As Mitchell told TechTalks, “I think some of these advances are very positive developments; applications such as automated translation, speech recognition, etc. certainly make life better. Indeed, human-machine combination is much better today than at any time in the past.”
But what’s less understood is how much today’s artificial intelligence systems understand the meaning of language.
“Understanding language—including the parts that are left unsaid—is a fundamental part of human intelligence,” Mitchell explains in A Guide for Thinking Humans. Language relies on commonsense knowledge and understanding of the world, two areas where today’s AI lacks sorely.
“Today’s machines lack the detailed, interrelated concepts and commonsense knowledge that even a four-year-old child brings to understanding language,” Mitchell writes.
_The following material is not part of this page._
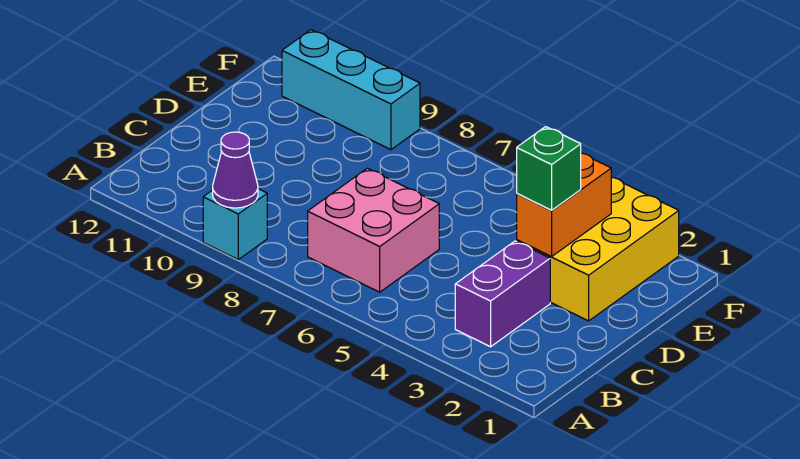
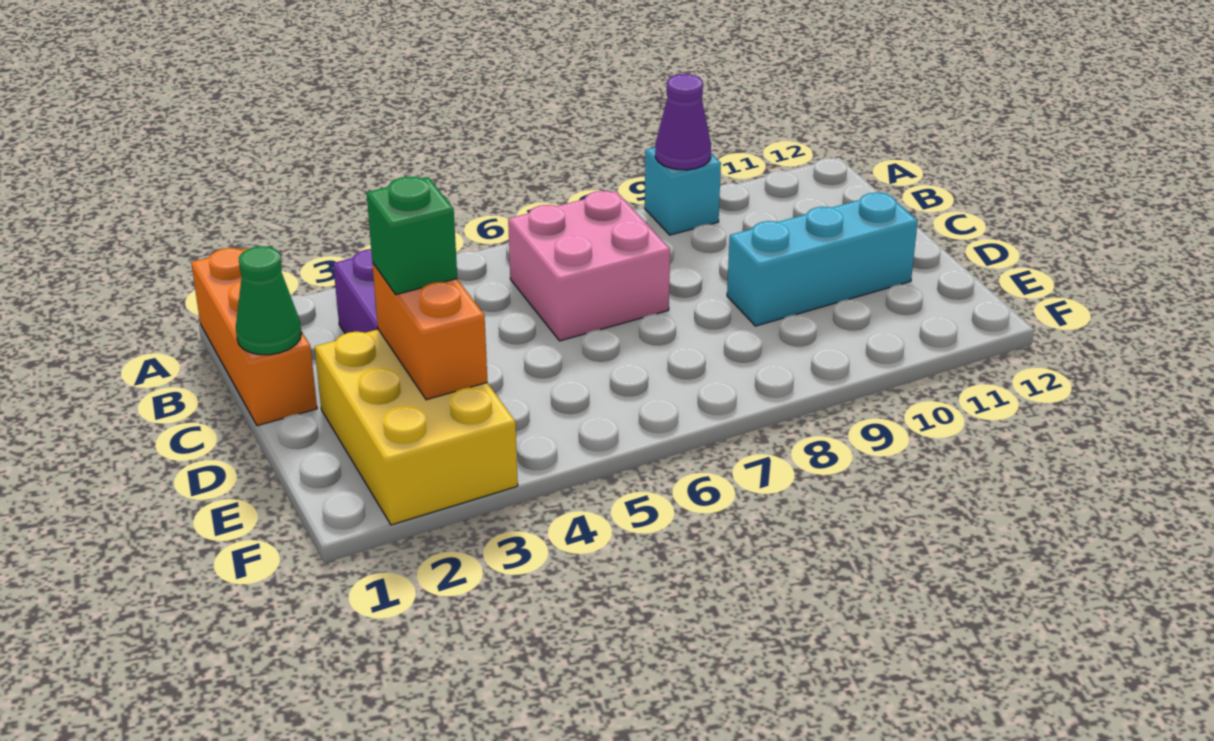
none -> orange 1x3 brick [191,248,317,426]
none -> green 1x1 cone [236,246,302,355]
cyan 1x3 brick [282,30,420,150] -> cyan 1x3 brick moved to [727,193,918,326]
And it’s true. Even the most sophisticated language models start to break as soon as you test their limits. For the moment, AI is limited to handling small amounts of text. Alexa can perform thousands of tasks, but it can’t hold a meaningful conversation. Smart Compose provides interesting reply suggestions, but they’re only short answers to basic queries. Google Translate produces decent results when you want to translate simple sentences. But it can’t translate an article that contains the rich and complicated nuances of language and culture. And the text generated by OpenAI’s famous GPT-2 language model loses coherence as it becomes longer.
This is because today’s AI still lacks the understanding of language. So how is AI performing such feats? It is basically the same pattern-matching that neural networks are performing on images (though in a different manner and with some added tricks). Again, recent years have proven that bigger data sets and larger neural networks will help push the limits of NLP applications. But they won’t result in breakthroughs.
“What’s stunning to me is that speech-recognition systems are accomplishing all this without any understanding of the meaning of the speech they are transcribing… Many people in AI, myself included, had previously believed that AI speech recognition would never reach such a high level of performance without actually understanding language. But we’ve been proven wrong,” Mitchell writes in A Guide for Thinking Humans.
But as she later explains in the book (and the failures of AI show), there’s only so much you can achieve with statistics and pattern matching. For the moment, AI systems might have solved 90 percent of the problem of solving language problems. But that last 10 percent, dealing with the implicit subtleties and hidden meanings of language, remain unsolved.
“What’s needed to power through that last stubborn 10 percent? More data? More network layers? Or, dare I ask, will that last 10 percent require an actual understanding of what the speaker is saying?” Mitchell reflects. “I’m leaning toward this last one, but I’ve been wrong before.”
So while we enjoy the applications of artificial intelligence in natural language processing, there’s no reason to worry that robots will soon replace human writers or interpreters. “While neural machine translation can be impressively effective and useful in many applications, the translations, without post-editing by knowledgeable humans, are still fundamentally unreliable,” Mitchell observes.
A Guide for Thinking Humans delves into many more topics, including the ethics of AI, the intricacies of the human mind, and the meaning of intelligence. Like several other scientists, Mitchell notes in her book that in intelligence, the central notion of AI, remains ill-defined, with various meanings, “an over-packed suitcase, zipper on the verge of breaking.”
“The attempt to create artificial intelligence has, at the very least, helped elucidate how complex and subtle are our own minds,” Mitchell writes.